◆ TASK GOAL
Output the listing exactly, leaving nothing out.

◆ DATA FOR REVIEW
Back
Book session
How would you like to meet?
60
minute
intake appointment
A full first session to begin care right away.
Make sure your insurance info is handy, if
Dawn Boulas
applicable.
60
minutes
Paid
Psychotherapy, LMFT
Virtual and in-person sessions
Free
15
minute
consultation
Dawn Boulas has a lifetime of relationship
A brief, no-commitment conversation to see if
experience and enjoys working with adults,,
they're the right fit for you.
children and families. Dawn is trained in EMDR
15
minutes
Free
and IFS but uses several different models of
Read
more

◆ EXERCISE SOLUTION
Back
Book session
How would you like to meet?
60
minute
intake appointment
A full first session to begin care right away.
Make sure your insurance info is handy, if
Dawn Boulas
applicable.
60
minutes
Paid
Psychotherapy, LMFT
Virtual and in-person sessions
Free
15
minute
consultation
Dawn Boulas has a lifetime of relationship
A brief, no-commitment conversation to see if
experience and enjoys working with adults,,
they're the right fit for you.
children and families. Dawn is trained in EMDR
15
minutes
Free
and IFS but uses several different models of
Read
more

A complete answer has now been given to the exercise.